How does water get purified? Well, reverse osmosis is one way. Reverse osmosis is important because water often absolutely needs to be cleaned. In many places, the water from a faucet is not clean enough to drink, and doing so could cause sickness and in extreme cases even death. One of the most common water purification methods, reverse osmosis purifies water by using a process that separates out tiny ions and particles that are better off not in your drinking water. Let’s discuss how this works exactly.
Before we get into the nitty-gritty details of the process, it’s important to understand the basics. Osmosis is when a molecule of a solvent moves through a barely penetrable layer into a more dense solute that results in an equalized concentration of solute. Reverse osmosis is the exact opposite of that. In reverse osmoses, water is forcefully pumped through a semipermeable membrane which holds back around 99 percent of particles in the pushed water. It is basically a way of straining your water. Just how you can strain pasta to remove excess water, you can strain water in a way to remove unwanted particles. Water passes through the semipermeable membrane, and the particles go the opposite way. This is the opposite of osmosis, where we end up with equalized concentrations. In reverse osmosis, the concentrations of dissolved particles are the furthest thing from even.
What Reverse Osmosis Removes from Water
Reverse osmosis generally removes between 95 and 99 percent of contaminants. Contaminants include ions, pyrogens, bacteria, organics, collides, and other particles. In simpler terms, reverse osmosis often removes salt, chlorides, chromium, fluoride, copper, lead, and other contaminants of water.

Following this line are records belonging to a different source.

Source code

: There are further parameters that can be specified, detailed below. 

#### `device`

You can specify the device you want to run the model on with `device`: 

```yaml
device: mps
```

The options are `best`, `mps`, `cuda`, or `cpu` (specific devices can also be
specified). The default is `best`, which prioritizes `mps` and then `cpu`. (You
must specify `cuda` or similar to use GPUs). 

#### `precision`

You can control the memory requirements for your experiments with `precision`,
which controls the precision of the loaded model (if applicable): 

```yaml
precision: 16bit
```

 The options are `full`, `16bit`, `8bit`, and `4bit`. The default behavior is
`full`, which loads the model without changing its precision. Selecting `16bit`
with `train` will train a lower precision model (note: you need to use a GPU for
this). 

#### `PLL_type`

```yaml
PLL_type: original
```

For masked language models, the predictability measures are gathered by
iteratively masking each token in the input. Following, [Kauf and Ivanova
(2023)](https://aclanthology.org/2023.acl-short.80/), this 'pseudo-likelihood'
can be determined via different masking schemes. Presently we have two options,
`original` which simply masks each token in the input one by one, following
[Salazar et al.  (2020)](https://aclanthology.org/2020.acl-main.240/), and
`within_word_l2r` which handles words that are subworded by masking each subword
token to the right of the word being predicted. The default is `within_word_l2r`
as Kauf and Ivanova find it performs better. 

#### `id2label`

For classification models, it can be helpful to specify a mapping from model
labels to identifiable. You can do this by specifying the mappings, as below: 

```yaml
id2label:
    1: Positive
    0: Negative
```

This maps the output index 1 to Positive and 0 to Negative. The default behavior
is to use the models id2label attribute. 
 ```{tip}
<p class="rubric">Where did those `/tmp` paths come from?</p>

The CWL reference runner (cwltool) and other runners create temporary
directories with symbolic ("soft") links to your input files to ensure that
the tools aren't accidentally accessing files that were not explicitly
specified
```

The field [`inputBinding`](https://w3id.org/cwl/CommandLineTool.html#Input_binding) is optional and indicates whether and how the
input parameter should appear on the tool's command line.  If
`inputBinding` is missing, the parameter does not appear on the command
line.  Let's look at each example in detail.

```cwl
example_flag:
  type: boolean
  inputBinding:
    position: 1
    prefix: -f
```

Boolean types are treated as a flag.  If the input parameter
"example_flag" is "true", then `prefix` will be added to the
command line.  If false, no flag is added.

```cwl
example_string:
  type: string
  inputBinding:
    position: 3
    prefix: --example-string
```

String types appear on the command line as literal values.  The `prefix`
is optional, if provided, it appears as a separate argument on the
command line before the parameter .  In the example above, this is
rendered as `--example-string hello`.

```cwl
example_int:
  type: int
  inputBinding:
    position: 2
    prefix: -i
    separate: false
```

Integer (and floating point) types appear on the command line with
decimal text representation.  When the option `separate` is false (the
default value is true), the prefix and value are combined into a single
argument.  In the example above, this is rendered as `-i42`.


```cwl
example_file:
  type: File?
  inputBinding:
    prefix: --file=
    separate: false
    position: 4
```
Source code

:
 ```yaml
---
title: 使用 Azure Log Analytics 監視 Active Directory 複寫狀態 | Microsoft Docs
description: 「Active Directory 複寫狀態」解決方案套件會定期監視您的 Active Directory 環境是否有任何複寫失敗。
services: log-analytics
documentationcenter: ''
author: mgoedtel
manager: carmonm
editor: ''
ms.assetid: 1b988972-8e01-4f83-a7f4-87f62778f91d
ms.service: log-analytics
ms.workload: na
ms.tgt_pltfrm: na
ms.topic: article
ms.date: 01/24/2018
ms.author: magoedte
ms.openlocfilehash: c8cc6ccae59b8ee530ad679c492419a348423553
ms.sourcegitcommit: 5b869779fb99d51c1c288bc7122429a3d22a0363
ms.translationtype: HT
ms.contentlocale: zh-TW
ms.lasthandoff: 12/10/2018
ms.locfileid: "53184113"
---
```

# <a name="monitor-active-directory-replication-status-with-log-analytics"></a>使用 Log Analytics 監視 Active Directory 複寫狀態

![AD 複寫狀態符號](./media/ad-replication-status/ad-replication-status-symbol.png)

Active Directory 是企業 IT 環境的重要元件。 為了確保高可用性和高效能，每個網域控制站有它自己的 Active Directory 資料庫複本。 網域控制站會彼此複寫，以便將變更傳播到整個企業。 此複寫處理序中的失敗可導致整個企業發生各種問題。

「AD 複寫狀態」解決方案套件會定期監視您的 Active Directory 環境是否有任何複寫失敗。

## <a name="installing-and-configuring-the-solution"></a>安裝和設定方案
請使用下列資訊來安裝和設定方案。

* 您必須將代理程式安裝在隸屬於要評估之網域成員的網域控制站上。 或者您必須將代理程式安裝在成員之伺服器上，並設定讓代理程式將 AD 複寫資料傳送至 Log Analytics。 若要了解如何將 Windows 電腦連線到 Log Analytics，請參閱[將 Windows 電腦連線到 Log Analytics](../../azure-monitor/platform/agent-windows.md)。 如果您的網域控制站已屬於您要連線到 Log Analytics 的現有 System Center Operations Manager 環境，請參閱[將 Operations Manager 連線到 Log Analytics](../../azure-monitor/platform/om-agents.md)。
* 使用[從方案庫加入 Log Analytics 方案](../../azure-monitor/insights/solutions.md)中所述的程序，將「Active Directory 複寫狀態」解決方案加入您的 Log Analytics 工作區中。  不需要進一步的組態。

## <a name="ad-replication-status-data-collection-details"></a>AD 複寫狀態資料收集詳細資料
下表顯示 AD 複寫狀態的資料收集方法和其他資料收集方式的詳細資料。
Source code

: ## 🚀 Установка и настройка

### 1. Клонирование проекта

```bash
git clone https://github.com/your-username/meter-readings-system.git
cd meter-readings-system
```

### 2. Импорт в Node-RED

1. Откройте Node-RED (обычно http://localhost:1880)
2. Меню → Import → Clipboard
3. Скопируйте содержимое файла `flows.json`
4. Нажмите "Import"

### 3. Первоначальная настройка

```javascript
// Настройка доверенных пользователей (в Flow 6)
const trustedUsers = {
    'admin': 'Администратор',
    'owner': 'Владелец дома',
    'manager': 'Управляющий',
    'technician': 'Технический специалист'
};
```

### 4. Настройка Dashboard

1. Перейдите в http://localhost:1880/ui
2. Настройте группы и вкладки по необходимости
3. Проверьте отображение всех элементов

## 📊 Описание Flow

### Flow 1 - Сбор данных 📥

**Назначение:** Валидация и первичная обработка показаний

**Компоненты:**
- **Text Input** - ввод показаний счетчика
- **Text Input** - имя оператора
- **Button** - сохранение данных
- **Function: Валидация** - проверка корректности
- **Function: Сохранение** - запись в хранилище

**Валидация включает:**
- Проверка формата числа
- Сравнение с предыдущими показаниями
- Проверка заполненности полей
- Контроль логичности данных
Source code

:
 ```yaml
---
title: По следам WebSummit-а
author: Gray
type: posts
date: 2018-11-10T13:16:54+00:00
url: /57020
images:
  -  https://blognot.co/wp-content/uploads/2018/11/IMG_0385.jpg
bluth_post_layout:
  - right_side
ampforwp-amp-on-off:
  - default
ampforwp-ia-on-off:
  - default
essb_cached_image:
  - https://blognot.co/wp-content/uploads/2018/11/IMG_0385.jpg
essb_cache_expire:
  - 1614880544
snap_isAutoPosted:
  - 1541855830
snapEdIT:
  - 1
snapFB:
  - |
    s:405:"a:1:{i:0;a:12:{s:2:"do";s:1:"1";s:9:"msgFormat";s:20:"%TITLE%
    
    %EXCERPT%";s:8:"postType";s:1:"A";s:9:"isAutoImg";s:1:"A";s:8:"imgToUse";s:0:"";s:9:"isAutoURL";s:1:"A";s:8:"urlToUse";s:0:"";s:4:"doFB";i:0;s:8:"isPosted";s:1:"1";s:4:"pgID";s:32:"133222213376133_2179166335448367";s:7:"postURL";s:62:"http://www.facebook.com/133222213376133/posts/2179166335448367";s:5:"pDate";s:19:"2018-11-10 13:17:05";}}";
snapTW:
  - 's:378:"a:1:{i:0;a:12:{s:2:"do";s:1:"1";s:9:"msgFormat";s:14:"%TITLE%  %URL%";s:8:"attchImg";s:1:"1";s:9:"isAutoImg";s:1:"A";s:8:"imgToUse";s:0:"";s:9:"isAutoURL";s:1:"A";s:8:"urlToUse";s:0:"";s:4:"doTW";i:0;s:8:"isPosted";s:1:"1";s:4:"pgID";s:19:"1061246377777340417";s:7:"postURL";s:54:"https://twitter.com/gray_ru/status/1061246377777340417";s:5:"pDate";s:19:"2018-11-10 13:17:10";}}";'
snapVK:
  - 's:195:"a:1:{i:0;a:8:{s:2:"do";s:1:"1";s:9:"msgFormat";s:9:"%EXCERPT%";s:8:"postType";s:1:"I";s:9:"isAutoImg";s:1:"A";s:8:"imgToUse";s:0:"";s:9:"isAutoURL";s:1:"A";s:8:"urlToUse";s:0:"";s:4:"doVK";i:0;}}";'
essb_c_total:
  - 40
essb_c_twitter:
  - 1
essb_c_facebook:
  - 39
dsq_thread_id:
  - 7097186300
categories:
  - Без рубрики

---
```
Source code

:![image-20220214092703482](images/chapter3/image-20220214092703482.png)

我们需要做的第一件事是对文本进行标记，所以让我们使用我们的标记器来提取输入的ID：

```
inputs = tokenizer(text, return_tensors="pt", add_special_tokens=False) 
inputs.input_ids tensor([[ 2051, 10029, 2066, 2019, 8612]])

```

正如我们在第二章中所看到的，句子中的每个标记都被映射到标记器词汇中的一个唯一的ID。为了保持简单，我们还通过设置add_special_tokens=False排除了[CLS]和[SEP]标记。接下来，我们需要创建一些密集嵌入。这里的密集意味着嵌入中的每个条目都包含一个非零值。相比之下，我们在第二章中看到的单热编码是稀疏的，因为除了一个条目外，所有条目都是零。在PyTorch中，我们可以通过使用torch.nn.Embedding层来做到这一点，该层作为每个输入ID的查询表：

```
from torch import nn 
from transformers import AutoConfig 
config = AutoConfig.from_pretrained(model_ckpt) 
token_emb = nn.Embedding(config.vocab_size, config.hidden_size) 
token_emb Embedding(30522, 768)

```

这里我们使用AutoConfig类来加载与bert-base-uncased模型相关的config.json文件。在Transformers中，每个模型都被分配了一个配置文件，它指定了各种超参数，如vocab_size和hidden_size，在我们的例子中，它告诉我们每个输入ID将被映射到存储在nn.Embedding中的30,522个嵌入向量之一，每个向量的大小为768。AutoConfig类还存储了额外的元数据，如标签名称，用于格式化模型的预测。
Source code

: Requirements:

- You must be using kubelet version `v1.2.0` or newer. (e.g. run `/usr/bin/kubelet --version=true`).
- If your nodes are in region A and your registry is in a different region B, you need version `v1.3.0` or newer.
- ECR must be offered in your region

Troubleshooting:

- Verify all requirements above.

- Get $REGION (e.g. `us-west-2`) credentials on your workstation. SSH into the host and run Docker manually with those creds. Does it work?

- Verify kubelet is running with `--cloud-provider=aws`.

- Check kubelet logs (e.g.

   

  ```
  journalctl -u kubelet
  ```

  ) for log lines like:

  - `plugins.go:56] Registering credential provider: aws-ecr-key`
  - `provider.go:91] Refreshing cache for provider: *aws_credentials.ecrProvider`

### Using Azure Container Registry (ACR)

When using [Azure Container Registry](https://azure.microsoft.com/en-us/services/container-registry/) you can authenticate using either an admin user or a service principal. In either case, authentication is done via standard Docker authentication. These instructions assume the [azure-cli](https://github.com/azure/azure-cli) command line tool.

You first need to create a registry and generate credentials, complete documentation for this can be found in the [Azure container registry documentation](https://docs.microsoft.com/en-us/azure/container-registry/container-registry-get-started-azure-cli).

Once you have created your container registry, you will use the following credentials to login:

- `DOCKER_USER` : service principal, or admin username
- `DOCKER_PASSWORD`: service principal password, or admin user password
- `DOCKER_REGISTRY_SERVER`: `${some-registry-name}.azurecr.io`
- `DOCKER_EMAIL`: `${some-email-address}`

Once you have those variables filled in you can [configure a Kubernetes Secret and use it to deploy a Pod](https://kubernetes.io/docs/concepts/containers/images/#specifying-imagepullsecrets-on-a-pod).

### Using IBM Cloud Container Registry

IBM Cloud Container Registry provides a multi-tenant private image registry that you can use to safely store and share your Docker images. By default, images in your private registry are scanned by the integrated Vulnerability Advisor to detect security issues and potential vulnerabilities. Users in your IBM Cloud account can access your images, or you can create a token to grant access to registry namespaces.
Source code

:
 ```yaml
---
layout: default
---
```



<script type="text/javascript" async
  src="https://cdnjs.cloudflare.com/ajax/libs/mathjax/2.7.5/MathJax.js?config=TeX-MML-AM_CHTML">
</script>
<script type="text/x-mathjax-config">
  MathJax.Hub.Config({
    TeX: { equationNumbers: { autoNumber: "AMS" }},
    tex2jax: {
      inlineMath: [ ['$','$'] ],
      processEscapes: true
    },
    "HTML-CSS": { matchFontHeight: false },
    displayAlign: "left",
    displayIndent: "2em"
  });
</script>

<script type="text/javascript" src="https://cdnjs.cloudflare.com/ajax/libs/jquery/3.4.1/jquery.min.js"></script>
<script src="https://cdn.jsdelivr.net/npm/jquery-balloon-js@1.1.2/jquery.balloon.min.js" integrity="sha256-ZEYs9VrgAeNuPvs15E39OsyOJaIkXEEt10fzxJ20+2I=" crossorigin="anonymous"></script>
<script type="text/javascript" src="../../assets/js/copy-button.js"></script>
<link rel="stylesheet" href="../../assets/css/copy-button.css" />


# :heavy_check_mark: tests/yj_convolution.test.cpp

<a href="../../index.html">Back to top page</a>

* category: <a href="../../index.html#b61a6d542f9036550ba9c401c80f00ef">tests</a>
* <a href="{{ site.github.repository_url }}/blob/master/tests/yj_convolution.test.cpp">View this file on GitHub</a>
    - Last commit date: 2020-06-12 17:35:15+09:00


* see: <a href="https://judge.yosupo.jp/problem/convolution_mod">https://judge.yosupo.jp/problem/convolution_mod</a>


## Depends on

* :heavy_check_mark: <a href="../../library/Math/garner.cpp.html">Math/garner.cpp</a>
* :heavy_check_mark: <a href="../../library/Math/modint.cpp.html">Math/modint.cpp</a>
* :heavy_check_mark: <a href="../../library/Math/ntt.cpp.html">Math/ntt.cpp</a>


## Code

Reverse osmosis is very dependable in removing these contaminants, and because of this reverse osmosis is used worldwide in many booming industries. The food and beverage industry often employs reverse osmosis to treat its water. Reverse osmosis can be effective for treating large or small flows of water and can be used on groundwater, brackish, or surface water.
Reverse Osmosis Benefits
So what specifically is beneficial about purifying water with reverse osmosis? For starters, salt is removed. Excess sodium intake leads to a number of health complications over time such as high blood pressure or stomach cancer. Not to mention the fact that salt makes you thirsty, so you do not want to drink water with salt in it. Lead is also removed, and this is important because lead intake leads to nerve damage, infertility, and heart disease among other things. The younger you are, the more vulnerable you are to lead intake.
Reverse osmosis offers more than just health benefits, however. For example, the environment greatly benefits from this process because it means there is no need to buy bottled water and waste plastic. Additionally, if you stay away from bottled water, you will be able to save money. So by employing reverse osmosis, you could save some serious cash. Lastly, reverse osmosis water simply tastes better. Pure water is so much more refreshing and better tasting than water with contaminants in it. You can always tell when drinking water has an off-taste, and it’s much more pleasant to have an almost tasteless gulp of water that can quench your thirst.